Offensive Security Tools Shipped in Production: PenetrationTestingFramework and VulnerabilityScanner Expose Attack Surface

A security misconfiguration has surfaced where penetration testing and vulnerability scanning tools were packaged into production builds, raising the risk of exposing sensitive attack surface information to end users. Two files—`src/PenetrationTestingFramework.js` and `src/VulnerabilityScanner.js`—containing approximately 1,200 combined lines of offensive security code, were placed in the `src/` directory, making them subject to automatic inclusion during the standard build process.

The affected files include exploit development capabilities, fuzzing tools, and vulnerability scanning logic that security researchers typically restrict to internal development environments. Their presence in production builds creates a dual problem: the tools themselves could be extracted and misused by malicious actors, and their inclusion unnecessarily expands the production bundle with code that was never intended for distribution.
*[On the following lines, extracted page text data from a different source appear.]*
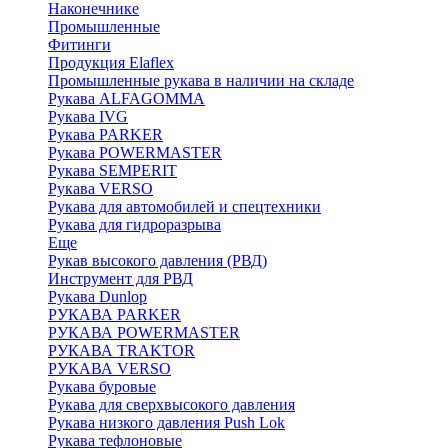
Наконечнике
Промышленные
Фитинги
Продукция Elaflex
Промышленные рукава в наличии на складе
Рукава ALFAGOMMA
Рукава IVG
Рукава PARKER
Рукава POWERMASTER
Рукава SEMPERIT
Рукава VERSO
Рукава для автомобилей и спецтехники
Рукава для гидроразрыва
Еще
Рукав высокого давления (РВД)
Инструмент для РВД
Рукава Dunlop
РУКАВА PARKER
РУКАВА POWERMASTER
РУКАВА TRAKTOR
РУКАВА VERSO
Рукава буровые
Рукава для сверхвысокого давления
Рукава низкого давления Push Lok
Рукава тефлоновые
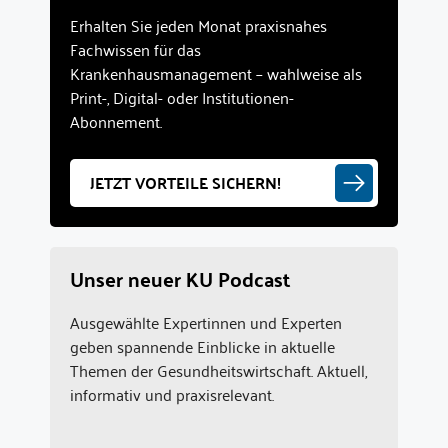
Erhalten Sie jeden Monat praxisnahes
Fachwissen für das
Krankenhausmanagement – wahlweise als
Print-, Digital- oder Institutionen-
Abonnement.
JETZT VORTEILE SICHERN!
Unser neuer KU Podcast
Ausgewählte Expertinnen und Experten
geben spannende Einblicke in aktuelle
Themen der Gesundheitswirtschaft. Aktuell,
informativ und praxisrelevant.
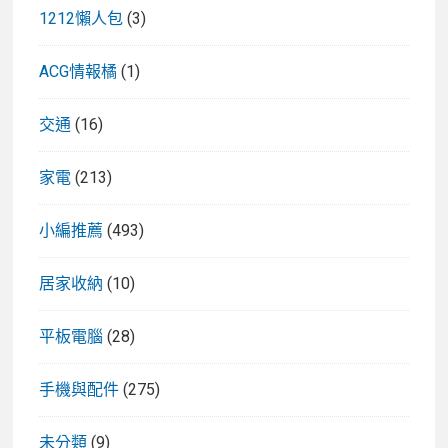
1212懶人包
(3)
ACG情報橘
(1)
交通
(16)
家電
(213)
小編推薦
(493)
居家收納
(10)
平板電腦
(28)
手機與配件
(275)
未分類
(9)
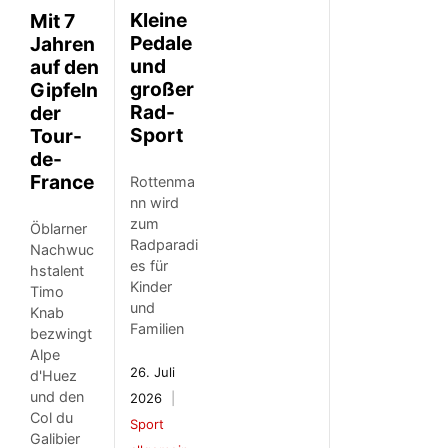
Kleine
Mit 7
Pedale
Jahren
und
auf den
großer
Gipfeln
Rad-
der
Sport
Tour-
de-
France
Rottenma
nn wird
zum
Öblarner
Radparadi
Nachwuc
es für
hstalent
Kinder
Timo
und
Knab
Familien
bezwingt
Alpe
26. Juli
d'Huez
und den
2026
Col du
Sport
Galibier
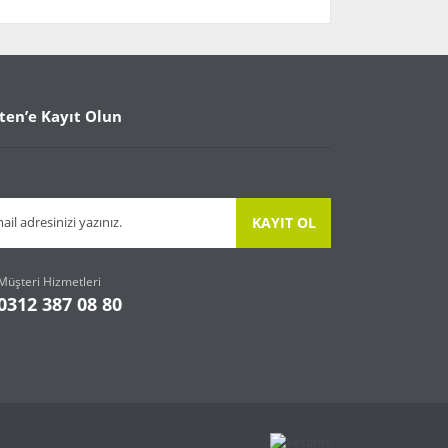
arafımıza iletebilirsiniz.
ten’e Kayıt Olun
KAYIT OL
Müşteri Hizmetleri
0312 387 08 80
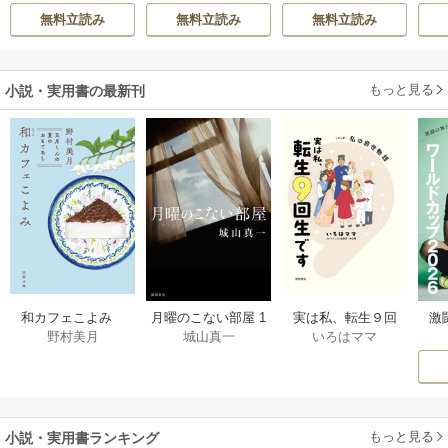
英茉
/
先崎真琴
てください
れたくないんで
無料立読み
無料立読み
無料立読み
す！ ～聖女に嵌め
られた貧乏令嬢、
二度目は串刺し回
もっと見る
小説・実用書の最新刊
避します！～
激
和カフェこよみ
月曜のこない部屋 1
実は私、転生９回
野村美月
城山真一
いろはママ
前
五月くんの夏のお
巻
生です マンガ
ー
もてなし 1巻
私の前世物語 1巻
もっと見る
小説・実用書ランキング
The root cause appears to be a lack of build-time exclusion rules in the project's configuration. Security guidance recommends relocating both files to a dedicated directory outside the standard build path—such as `tools/security/` or `scripts/security/`—and explicitly adding them to the electron-builder exclusion list in `package.json`. Additionally, teams should verify that no production code imports these modules and implement a build verification step to ensure the files are absent from final artifacts. The incident underscores the need for architectural separation between development-only tooling and distributable application code.